|
Genève, le 14 janvier 2009
Communiqué de presse
|
Face aux changements climatiques et à la hausse inéluctable des prix de toutes les énergies, un très large consensus existe désormais en Suisse et à Genève sur la nécessité de réduire notre consommation d'énergie et de développer les énergies alternatives.
Les avis divergent cependant dès qu'on aborde les mesures à prendre. Les uns continuent de croire aux vertus de mesures incitatives, alors même que celles-ci ont fait, et continuent de faire, la preuve de leur inefficacité (notre consommation globale d'énergie augmente inexorablement année après année). D'autres demandent des mesures plus contraignantes et de meilleurs moyens de contrôle pour la bonne application de ces normes et soulèvent la résistance des adeptes du libre marché.
Quoi qu'il en soit, les objectifs de la conception générale cantonale de l'énergie 2001-2005 n'ont de loin pas été atteints.
Or, on sait fort bien que des économies sont possibles et qu'elles sont également rentables : «produire des Négawatts coûte bien moins cher que produire des Mégawatts». Alors pourquoi donc ces économies, pourtant rentables, ne se réalisent-elles pas?
Les raisons sont multiples mais on peut citer en vrac : un manque d'information, de connaissances techniques et de capital pour financer les investissements nécessaires ou plus simplement que d'autres priorités prennent le dessus.
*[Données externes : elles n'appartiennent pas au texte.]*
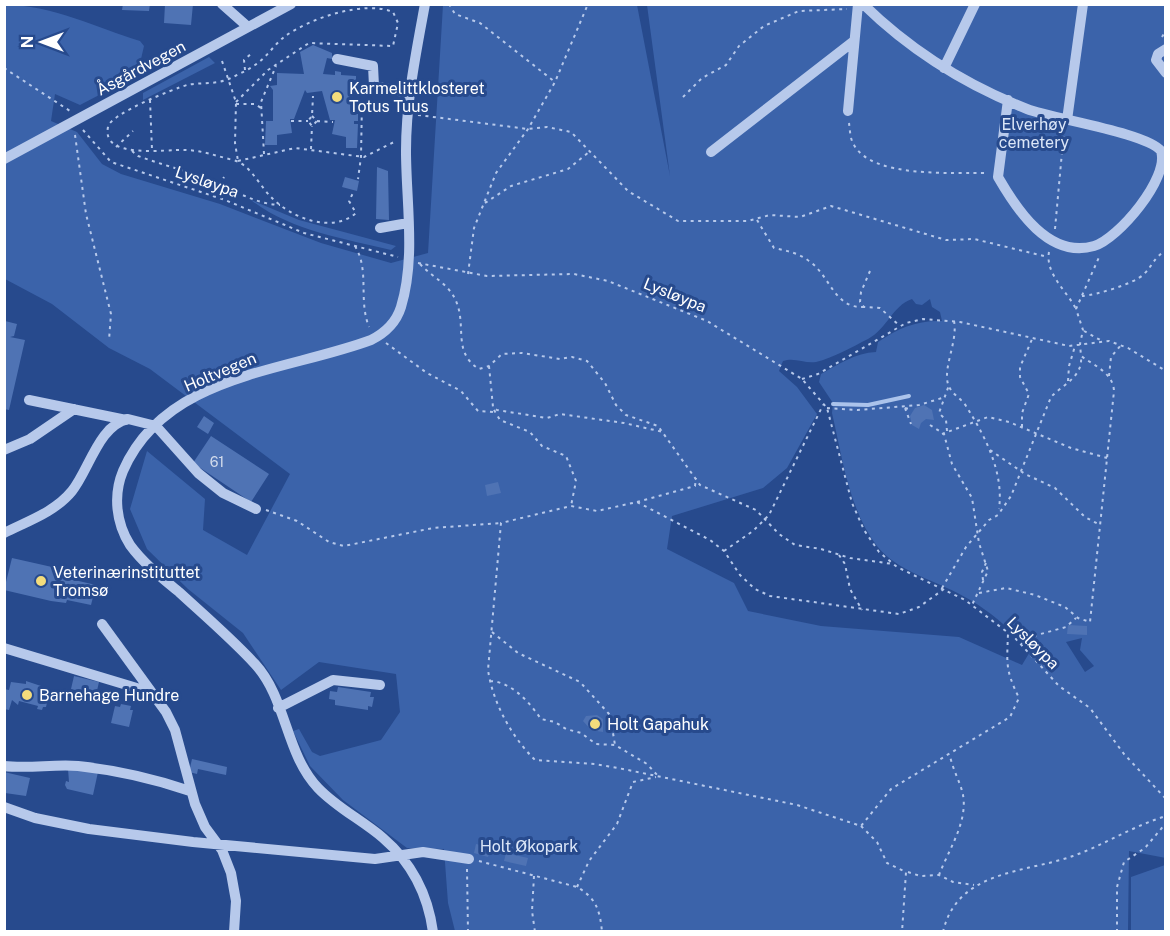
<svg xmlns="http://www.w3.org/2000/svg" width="1170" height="936" font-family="'Public Sans',sans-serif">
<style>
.green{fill:#3b63aa;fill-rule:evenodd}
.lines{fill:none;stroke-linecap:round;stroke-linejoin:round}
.stream{stroke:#abc3eb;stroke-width:4}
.building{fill:#4f73b4}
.path{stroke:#b7c9eb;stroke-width:2;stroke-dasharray:3 4.5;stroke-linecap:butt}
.minor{stroke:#b7c9eb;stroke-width:10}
.poi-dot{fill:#f3dc7c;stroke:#274a8d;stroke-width:2}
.labels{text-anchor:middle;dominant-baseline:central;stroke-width:6;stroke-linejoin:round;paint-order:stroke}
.number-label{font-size:14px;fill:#d3dcec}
.street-label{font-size:16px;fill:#fff;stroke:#274a8d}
.poi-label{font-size:16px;fill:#fff;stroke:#274a8d;text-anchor:start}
.park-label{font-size:16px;fill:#dbe6f8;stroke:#274a8d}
</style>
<rect width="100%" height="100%" fill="#274a8d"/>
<path class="green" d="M4,5C50,4 97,28 140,41L144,46L141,59L150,65L149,69L80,105L55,94L51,121L77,132L102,164L121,174L220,204L321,243L391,263L428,253L443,5H637L670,176L647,5H1165L1166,858L1129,851L1128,931H455L448,903L444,849L407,848L343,800L310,766L293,731L299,729L312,752L320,756L381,740L400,712L396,674L319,662L281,690L243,633L188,589L147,549L130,509L147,451L205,499L203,530L247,555L290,474L150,369L109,348L52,304L5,279ZM912,299L916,304L922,305L930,299L932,307L940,312L942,321C918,320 898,328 878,342L876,352C855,353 839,364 821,374L819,382L833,403L832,413C842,456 849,510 877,546C898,572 935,580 963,596C988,609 1011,630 1031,650L1022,665L959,637L821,626L748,611L734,583L667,549L672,516L763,488L787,468L817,414L797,387L779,371L783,361C795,357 805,364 816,362C833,358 852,347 868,339C888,328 892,306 912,299ZM1082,638L1080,650L1094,666L1085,672L1066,642Z
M209,57L215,63L143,100V93Z
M251,200L299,220L396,246L391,250C345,239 289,230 251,200Z
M1165,865V931H1131V877Z"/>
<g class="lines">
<path class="stream" d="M833,404L868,405L909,396"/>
</g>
<path class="building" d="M123,4H150L149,11L122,10Z
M165,4H193L191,25L164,23Z
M313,45L332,53V59L327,58L323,74L335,75V71L341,72V75L356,76V81L350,80V88L353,91V114H358V121H354V124H358L357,148H346V137L332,134L335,120H330L322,91L307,93L305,90L294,119H290L292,133L277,135V145H265L266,121H273V90L270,86L277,85V73L304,74L300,52Z
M377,167L388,171L389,220L376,219Z
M345,177L359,181L357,191L342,187Z
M5,321L17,324L14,336L10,337L25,340L9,410L4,409Z
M924,405L932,410L934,420L926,419L921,423L919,429L912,425L910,416L915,408Z
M204,416L214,423L208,434L197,427Z
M211,436L269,474L251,502L193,463Z
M498,482L501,493L487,496L485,485Z
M12,558L52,567V571L58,572L57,576L96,585L91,605L67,600L66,603L51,601L4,590Z
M1068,625L1087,626V635L1067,634Z
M74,676L99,682L96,695L71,689Z
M26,681L50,689L46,707H43L42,710L37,709L38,706L19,701L18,705L12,700L9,710L4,709V689L9,690L11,682L26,684Z
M338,687L371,692L370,697H374L372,707L368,706V710L335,705V700L329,699L330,691L337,692Z
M121,704L131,706L130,710H133L129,727L111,723L115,706L120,707Z
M597,715L603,719V732L591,730L583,721L586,716Z
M192,759L227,767L226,775L198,769L197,774L189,772Z
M68,769L98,772L93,795L67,789L65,785L66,781L69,782Z
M4,772L30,778L26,796L5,793Z
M476,844L491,847L488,857L474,853Z
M506,853L528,858L526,866L504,861Z"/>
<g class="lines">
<path class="path" d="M449,4L455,14L480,23L555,82
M1162,37L1166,30
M222,61L236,102L235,143L238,161
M4,68L70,111
M245,70L244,60L253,52
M683,97L702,78L726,65L739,46L764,26L799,11L847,9
M150,100L152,150
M356,101H362L361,157L358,179
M236,102L268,70L309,43L393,46L398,23L393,12C364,0 310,18 284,37C274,45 266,58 255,65C248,70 239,74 231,78C217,85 201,82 187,85C173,89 110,114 108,127C101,160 167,149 184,150C201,150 216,156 233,160C250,164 259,185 271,197C291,218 332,234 356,213L349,201L353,193
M236,104H255L261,108
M418,115L528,129L547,127L571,132L628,191L678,221H748L770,215L800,217L831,206L946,240L974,239L1048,257
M312,116L317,121L312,126L308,121L312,116L313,96
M291,121H308
M317,121L333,122
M849,123C850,130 850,139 854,145C873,179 954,172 988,173
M83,130L111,162L225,200L304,233L398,257
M75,135L86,214L111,314L109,340
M116,147L133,131
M311,149L312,126
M132,151L138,156C165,166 193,172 219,184C239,193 257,204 280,205
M264,154L261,102L276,66
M238,161L295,148L364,157L396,141
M220,185L224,177
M485,203L511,186L568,169L589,152
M757,220L774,248C787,251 799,253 809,261C830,275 834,309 864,307
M1055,229L1064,130
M355,246C370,271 358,299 369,327
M1049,252C1045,274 1067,291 1076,309
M418,263L487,276L574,274L608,281L707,321L802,379L827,408L852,503L864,530L879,552L897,567L965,600L1015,638L1059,686L1090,708L1124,754L1166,799
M420,264C432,277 449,284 456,301C467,326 452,352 479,369L489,366L502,354L522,353L560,359L572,357L587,361L605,383L616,405L626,415L658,426L700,485L756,510L779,534L795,545L821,549L850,558L893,564
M870,271L861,292L860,302L864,307L880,308L900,326
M468,274L474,228L496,173L528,129L555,82L588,4
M1082,296C1096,295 1134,284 1144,274C1153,265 1153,259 1166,250
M954,321C958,341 943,367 948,384C951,394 961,398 966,406C985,436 1004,472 999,509
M1084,331L1102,341
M386,343L427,373L461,391L478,411L494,412
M489,366L493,407L497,410L547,418L560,414L624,423L663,432
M1109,376L1111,357L1121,345
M802,379L818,374L906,323L923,319L960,322L1069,346L1109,341L1128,348L1166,371
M1068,381L1069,366L1075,346
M827,408L858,410L919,405L942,398
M905,408L911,424
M905,408L912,410
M494,410L500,420L530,432L542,446L566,456L576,481L571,506
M930,425L944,434L952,464L972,498L979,543L988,571L972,605
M1022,427V413L1029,394L1020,377V367L1033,337
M947,431L946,420L939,413L949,385
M942,434L988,417L1009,422L1071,448L1107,458
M990,450L1025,474L1055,488L1085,517L1100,525
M637,502L695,486L696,478
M266,510L297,521L329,542L344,546L433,528L501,523
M724,551L753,531L769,515L823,405
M839,555L845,564L850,589L862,610
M983,580L982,572L986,563
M942,588L966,547L989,520L998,515L1011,496L1051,397C1062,385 1083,377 1081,357
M944,589L919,607L899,614L770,596L755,589L740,575L724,551L710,540L637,502L597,511L571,506L501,523L488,670C493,703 511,736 535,760L595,764L623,769L797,805L861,826L891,789L1010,717L1019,698C1005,669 1007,664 1008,633
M979,593L1006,588L1035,595L1065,607L1078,618L1090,622L1114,391C1113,373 1095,366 1081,356L1080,344L1083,330L1076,309L1100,255
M492,632L518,653L580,682L610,715L615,745
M1021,644L1037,635L1066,627L1076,618
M490,681C512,682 529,702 541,719L555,722L566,729L581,733L596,744L615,745L647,764L658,776
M861,826L877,842L887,863L906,872L902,932
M479,861L577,887C596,898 600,910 602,932
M467,869L468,932
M908,872L920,876L939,875L953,882L974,885
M939,875C948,851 968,822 963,795C961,784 953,770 950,756
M534,876L532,911L535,932
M577,887L589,861L617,824L633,782L656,777
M943,932C957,870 1025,873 1073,856C1104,845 1133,826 1166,816
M1117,932V887L1124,862L1145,848L1166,823"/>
<path class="minor" d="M222,4L248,27
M425,4C416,53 406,101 406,151C406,201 416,258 401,307C396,323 385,333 371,340C285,372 165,374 123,471C113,495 116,523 130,545C143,563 162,578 179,592C204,615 232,639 255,664C287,699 285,753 318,788C337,808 362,820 383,838C411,862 428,895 433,932
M863,4C910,50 966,85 1027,109C1053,119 1147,133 1161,151C1170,178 1118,239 1094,246C1049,259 1017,210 998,177L1008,100
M1166,49L1158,54L1156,60L1166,73
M337,59L373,66L374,86L409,93
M944,68L975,4
M848,111L858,4
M1067,120L1083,4
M711,152L854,41
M4,159L291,4
M380,228L408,223
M29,400L126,420
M4,450L30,439L74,409
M4,533C28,521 55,512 72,491C89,470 99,425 128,419L156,426L198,473L223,493L256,509
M102,624L166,712L175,730L195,804L205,827L222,850L231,873L236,901L234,932
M4,648L150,692
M278,708L333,680L380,685
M4,766C29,769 53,764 78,766C115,770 155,779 190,791
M4,807L35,818L89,829L193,842L375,859L423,852L469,859"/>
</g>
<g class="poi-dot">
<circle cx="337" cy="97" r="6"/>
<circle cx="41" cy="581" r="6"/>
<circle cx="27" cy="695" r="6"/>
<circle cx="595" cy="724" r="6"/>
</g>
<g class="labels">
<g class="number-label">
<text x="217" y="462">61</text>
</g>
<g class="street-label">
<text transform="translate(141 68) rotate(-28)">Åsgårdvegen</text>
<text transform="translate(207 182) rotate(19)">Lysløypa</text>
<text transform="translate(675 295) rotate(22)">Lysløypa</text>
<text transform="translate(220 372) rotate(-23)">Holtvegen</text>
<text transform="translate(1033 643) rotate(45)">Lysløypa</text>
</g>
<g class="poi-label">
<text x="349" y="88">Karmelittklosteret<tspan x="349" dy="18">Totus Tuus</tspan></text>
<text x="53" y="572">Veterinærinstituttet<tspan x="53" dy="18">Tromsø</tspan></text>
<text x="39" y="695">Barnehage Hundre</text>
<text x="607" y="724">Holt Gapahuk</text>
</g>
<g class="park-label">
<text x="1034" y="124">Elverhøy<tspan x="1034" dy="18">cemetery</tspan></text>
<text x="529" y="846">Holt Økopark</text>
</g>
</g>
<rect width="1170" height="936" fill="none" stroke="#ffffff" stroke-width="12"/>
<g transform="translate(42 42) rotate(270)" stroke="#274a8d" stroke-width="4.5" paint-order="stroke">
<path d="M0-4.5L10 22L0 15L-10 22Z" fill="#ffffff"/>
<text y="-9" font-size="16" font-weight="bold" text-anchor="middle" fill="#ffffff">N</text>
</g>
</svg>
Pourtant, à Genève, un acteur majeur, compétent et ayant une parfaite connaissance du marché et des possibilités d'économie est tout désigné pour conseiller et réaliser de substantielles économies : Les Services Industriels de Genève (SIG). Le problème est que les SIG sont également des vendeurs d'énergie, alors : Comment motiver un vendeur à vendre moins? Ou comment motiver les SIG à vendre moins d'électricité alors même que leur métier est précisément de vendre du courant et que leur bénéfice en dépend?
La solution : LE DECOUPLAGE
L'objectif de ce découplage est de faire converger l'intérêt économique des SIG et de ses actionnaires avec une politique de réduction ambitieuse de la consommation de courant dans le canton et donc de mettre en place un « découplage » entre les ventes et les bénéfices de l'entreprise de distribution électrique.
Le principe est le suivant : une autorité de régulation fixe périodiquement un chiffre d'affaires qui couvre les coûts de production et assure un bénéfice aux entreprises électriques. Si elles vendent plus, elles rétrocèdent le bénéfice aux consommateurs. Si elles vendent moins, elles augmentent le prix du kilowattheure. Ainsi chiffre d'affaires et bénéfices sont maintenus aux niveaux prévus. Le fait de réaliser le même bénéfice en vendant moins les incite à investir là où l'électricité est la moins chère c'est-à-dire dans les économies d'électricité, solution plus intéressante que la construction d'une nouvelle centrale. Solution utopique?
La Californie est la preuve du contraire puisqu'elle a introduit le système du découplage, avec succès, dès 1982 et ainsi substitué des économies à une consommation électrique de 5 Gigawatts, soit l'équivalent de 5 centrales nucléaires. Avec ce système, la Californie a pu stabiliser sa consommation électrique par habitant qui est aujourd'hui de 40% en dessous de la moyenne nationale.
Il est évident que la solution californienne ne peut pas être transposée telle quelle à Genève. Néanmoins, l'idée du découplage dans un marché de l'électricité libéralisé est très séduisante et l'exemple californien montre qu'elle peut être transposée avec succès également à Genève.
Le député Vert Hugo Zbinden a donc déposé récemment une motion qui demande au Conseil d'Etat d'étudier l'introduction à Genève d'un système dit «de découplage», qui rémunère les entreprises électriques indépendamment de la quantité d'énergie vendue.